From http://www.chez.com/mdicentrafrique/sango.htm, located by Dov Gutterman, 10 Mar 1999
 

Presidential flag

image by Željko Heimer, 11 May 2001

Whitney Smith in Flags Through the Ages and Across the World (1975) [smi75b] shows a Presidential flag for the CAR. However, more recent sources do not mention this presidential standard as being reintroduced after the Bokassa period when the country was known as the Central African Empire.

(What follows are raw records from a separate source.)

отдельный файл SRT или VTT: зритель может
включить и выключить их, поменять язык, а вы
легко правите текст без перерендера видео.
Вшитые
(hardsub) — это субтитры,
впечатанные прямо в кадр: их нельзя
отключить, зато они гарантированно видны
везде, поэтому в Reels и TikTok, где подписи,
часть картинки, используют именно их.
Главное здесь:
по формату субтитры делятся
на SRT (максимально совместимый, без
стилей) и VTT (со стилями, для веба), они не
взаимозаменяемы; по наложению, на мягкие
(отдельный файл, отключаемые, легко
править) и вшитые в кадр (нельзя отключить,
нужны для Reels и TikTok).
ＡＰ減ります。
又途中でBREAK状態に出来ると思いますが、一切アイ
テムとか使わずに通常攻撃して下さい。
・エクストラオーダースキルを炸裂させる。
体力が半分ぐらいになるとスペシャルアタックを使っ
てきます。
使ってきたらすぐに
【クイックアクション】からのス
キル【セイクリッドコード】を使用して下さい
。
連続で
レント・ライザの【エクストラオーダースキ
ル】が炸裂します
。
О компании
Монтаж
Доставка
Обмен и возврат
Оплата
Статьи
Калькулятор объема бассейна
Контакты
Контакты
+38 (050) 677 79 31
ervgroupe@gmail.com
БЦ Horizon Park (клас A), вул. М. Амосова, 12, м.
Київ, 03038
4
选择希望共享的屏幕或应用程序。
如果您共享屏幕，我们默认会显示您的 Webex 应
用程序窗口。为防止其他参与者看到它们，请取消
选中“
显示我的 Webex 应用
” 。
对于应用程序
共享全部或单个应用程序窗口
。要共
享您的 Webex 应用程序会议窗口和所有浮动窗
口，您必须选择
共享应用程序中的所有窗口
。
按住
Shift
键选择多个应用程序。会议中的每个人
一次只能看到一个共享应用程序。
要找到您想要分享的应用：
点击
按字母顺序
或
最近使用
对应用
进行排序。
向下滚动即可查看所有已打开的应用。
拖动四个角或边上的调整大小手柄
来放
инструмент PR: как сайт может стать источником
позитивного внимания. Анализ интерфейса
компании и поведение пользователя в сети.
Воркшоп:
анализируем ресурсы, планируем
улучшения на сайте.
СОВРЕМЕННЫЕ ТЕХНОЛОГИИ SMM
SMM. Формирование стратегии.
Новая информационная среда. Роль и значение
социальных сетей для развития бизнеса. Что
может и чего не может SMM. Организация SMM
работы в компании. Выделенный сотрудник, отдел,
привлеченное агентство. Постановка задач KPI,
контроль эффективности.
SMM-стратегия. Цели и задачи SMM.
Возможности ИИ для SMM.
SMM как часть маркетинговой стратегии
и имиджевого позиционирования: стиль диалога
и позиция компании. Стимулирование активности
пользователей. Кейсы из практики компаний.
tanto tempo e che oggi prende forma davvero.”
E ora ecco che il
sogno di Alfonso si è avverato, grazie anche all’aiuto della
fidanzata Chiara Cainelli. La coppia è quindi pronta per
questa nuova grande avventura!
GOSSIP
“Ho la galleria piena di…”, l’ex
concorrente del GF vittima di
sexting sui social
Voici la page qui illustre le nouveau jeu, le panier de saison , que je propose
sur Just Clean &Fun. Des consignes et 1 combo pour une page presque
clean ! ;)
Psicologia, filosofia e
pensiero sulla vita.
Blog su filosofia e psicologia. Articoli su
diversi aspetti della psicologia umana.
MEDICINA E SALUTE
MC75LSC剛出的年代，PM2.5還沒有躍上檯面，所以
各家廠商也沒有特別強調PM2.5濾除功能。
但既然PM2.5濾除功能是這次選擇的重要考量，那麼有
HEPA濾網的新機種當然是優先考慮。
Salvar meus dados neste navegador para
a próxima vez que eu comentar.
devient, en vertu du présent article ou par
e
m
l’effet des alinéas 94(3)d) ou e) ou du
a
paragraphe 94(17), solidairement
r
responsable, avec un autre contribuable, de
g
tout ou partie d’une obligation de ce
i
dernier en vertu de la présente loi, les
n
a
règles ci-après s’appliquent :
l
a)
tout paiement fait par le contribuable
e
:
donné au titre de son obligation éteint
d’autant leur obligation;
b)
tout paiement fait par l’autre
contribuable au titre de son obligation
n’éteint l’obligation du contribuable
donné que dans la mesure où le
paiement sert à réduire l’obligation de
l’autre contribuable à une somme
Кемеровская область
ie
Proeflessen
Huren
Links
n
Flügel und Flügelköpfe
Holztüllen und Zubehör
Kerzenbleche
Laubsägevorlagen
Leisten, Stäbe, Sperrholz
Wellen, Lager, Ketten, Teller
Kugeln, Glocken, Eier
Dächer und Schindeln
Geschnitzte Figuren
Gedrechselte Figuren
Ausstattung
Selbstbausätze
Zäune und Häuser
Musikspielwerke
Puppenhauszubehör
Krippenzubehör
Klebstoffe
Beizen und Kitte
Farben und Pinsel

The presidential flag follows the same design as the national flag with wide golden fringe on three sides with the ratio given as 22:31~ (which excludes the fringe).  I made this illustration with the flag ratio 4:5, which together with fringe on three sides make the flag exactly square.
Željko Heimer, 11 May 2001

  Image sent by Aleksandar Nemet, 28 Jan 2010

This photograph shows a fringed flag of the CAR, possibly the President's standard.  It does not appear to be square as indicated by Željko Heimer above.
Aleksandar Nemet, 28 Jan 2010
 


Use of the flag by political parties

It seems that the political parties are forbidden to use the national flag for party political purposes. For example, the party MDI was forced to remove the national flag from their website and the disclaimer (in French) says:
'The flag of the Central African Republic, heritage of all of the Central Africans, has been removed from this website because we have been ordered to do so by the State Prosecutor of the Central African Republic, on pain of penalties.  Therefore we removed it to avoid any financial loss to our party. The surfers and the Central Africans are free to appreciate this democratic advance in President's Boganda's country".
Ivan Sache, 07 Feb 2001
 


Erroneous depiction of the flag on stamps

Two variants of the Central African flag have been depicted in stamps issued by the local Postal Authority, being thus somewhat official, making the errors even more glaring. Both examples show the upper hoist star in a colour arrangement different from the official yellow:

image by António Martins-Tuválkin, 25 May 2008

A stamp issues in 1961 commemorating the admission of the country to the United Nations shows a white star on the flag, instead of yellow.  This is not a printing mistake as the yellow stripe of the flag is colored as expected. Three different stamps in the same pattern were issued: 15, 25 and 85 francs (resp. #02776, #02777 and #02778 in our catalogue of stamps on flags; the 25F stamp was overprinted as "Fète Nationale 1-12-61" (our #02779).

image by António Martins-Tuválkin, 25 May 2008

A 25F stamp issued in 1959 (our #02775) shows a national flag and in the usual place of the star, is a red star on a white disc - there doesn't appear to be a crisp circle outline.